I chatted with the ER nurse while gently stroking the top of my Boy's soft hairy head. Patrick was there by the time the flight paramedics from Children's arrived, and it took innumerable tries to get an IV in my tiny little 8-day-old newborn. (We would find out later that it was part of his pathology that his veins were under-developed because of his heart disease.) I cried watching him laying there, feeling helpless and for the first time confronting the unknown.

"Why can't I be someone who can't eat in an emergency?" I thought as we grabbed a burger on the way to DC. We started the prayer-chain phone calls and texts to family and friends-who-could-be-family. No we don't really know what all is going on, we just know that his heart is too big and we're heading to DC for an echocardiogram to tell us more. He's in good hands, safe now, and we'll know more in just a few minutes. We had no idea just how MUCH more.

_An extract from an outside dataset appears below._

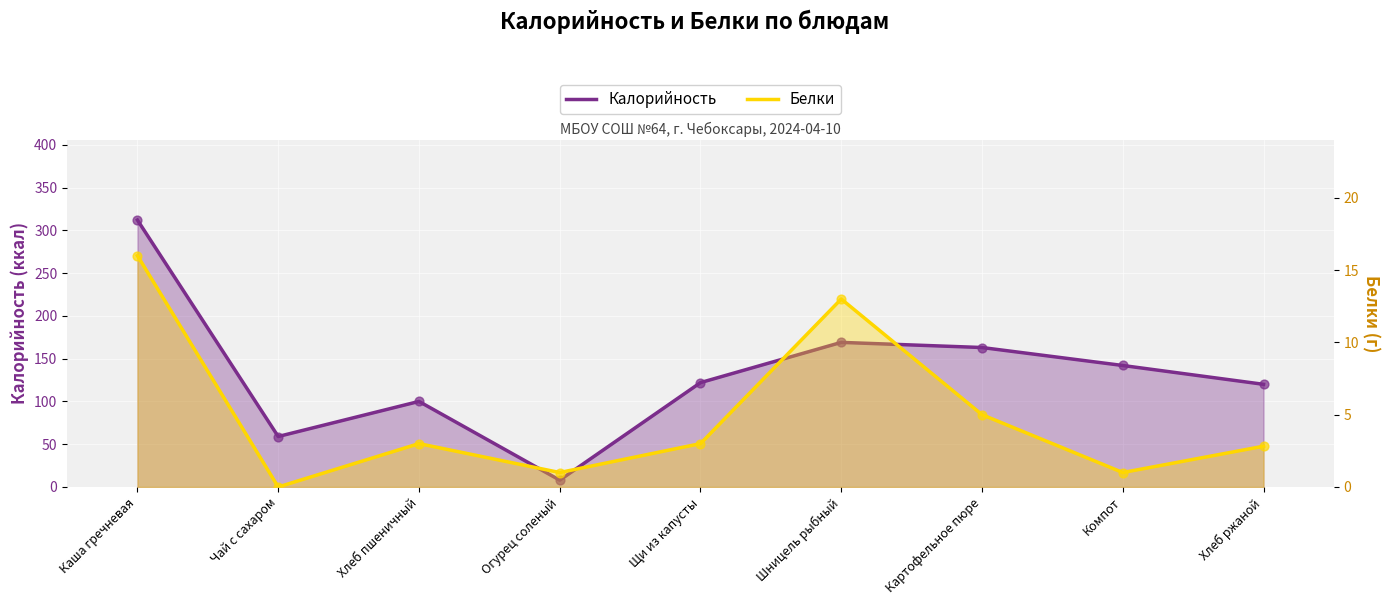

At how many categories does at least one series exceed 183?

1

It's a wonder Patrick had any circulation to those fingers left, as I held in hand in the elevator, taking comfort that we faced this fear together. There were a lot of people in Joey's room: the NICU nurses offered us a gentle smile. The doc with whom we'd spoke on the phone was giving us a very quick overview of the possibilities and how we might treat them - I think he mentioned 3, but he wasn't very convincing. The 2 cardiologists performing his echo. The 2 quiet ones standing to the side, introducing themselves as Cardiac ICU docs. And there, in the middle of it all, my boy. Was that him? My Joseph Thomas in the NICU bassinet with an IV and wires and quiet. He wasn't crying or fighting. He was fighting so hard for his life he had no fight left for probes or wires. Hey Baby Boy, how'd you like that helicopter ride? We can't tell your sisters, understand? They'd be so jealous.

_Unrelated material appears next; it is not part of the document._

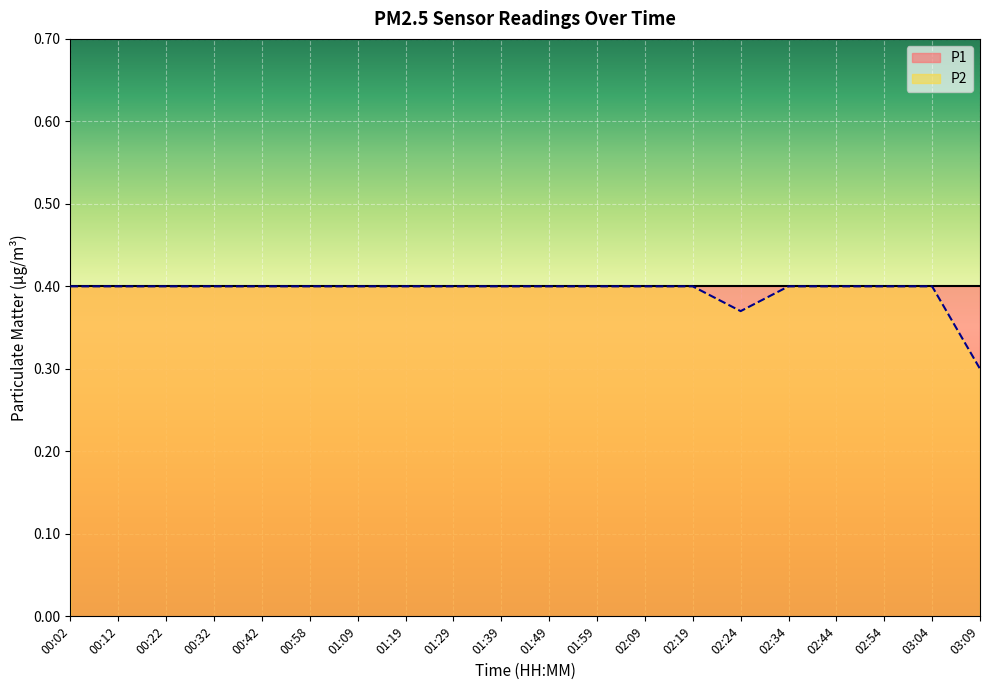

What is the greatest value displayed?

0.4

The cardiologist introduced herself, and ever since that night her name has been music to my heart. She had us sit as she herself pulled up and chair and drew us a picture that has been branded in my memory. The names, terms, explanations, all permeated with compassion and patience. Thank you, that was a great explanation, and I don't think I have questions yet. I wouldn't even know what questions to ask. I might be calm, but my head is spinning. I was still in nurse-mode, where I could understand and process what was going on with a touch of rational thought, but I was still a Mama scared for my Baby. waiting for the surgical meeting on Monday afternoon, got it. That's a good sign, yes. WhAT DO WE DO UNTIL THEN???

Those quiet docs came out of the corner explaining that they'd be assuming care of Joey downstairs in the Cardiac ICU (CICU). Well, it's official - we have a cardiac kid. I nodded. I think I knew - obviously I didn't know exactly what was wrong, but I know that I wasn't entirely surprised. Then the hustle and bustle as they readied Joey for his next big trip.

One more memory from that first night - I have no idea if I slept or ate or took my eyes off of him. What I do remember is coming back into the room after they put Joey on the ventilator. RELIEF. After days of being scared watching him breathe so fast, so shallow, I was finally relieved to see his chest rise and fall is slow, steady intervals filling his lungs with Oxygen. I had no idea what was in store for us, but at that moment I knew he was finally resting, and that breathed relief through my whole body.

I look at my One-Year-Old Boy now, giggling and taking deep breaths, and every day I whisper a prayer for those amazing doctors and nurses. Thank you for being there that night. Thank you from the bottom of our hearts.


  1. Ah, what a wonderful post to read, Kate! I remember being out your way a year ago for Fr. Mick's ordination, hearing of all of this, praying so hard. What a great joy and blessing to be reading of your giggling chunky one-year-old boy! I will pray tonight in thanksgiving for all of those doctors and nurses, too! :)

  2. Yeah, Fr. Mick was one of my top 5 favorite persons for this whole thing... :)

  3. It was an honor to pray for you during that first awful month, Mr. Joey! God bless you and your dear parents!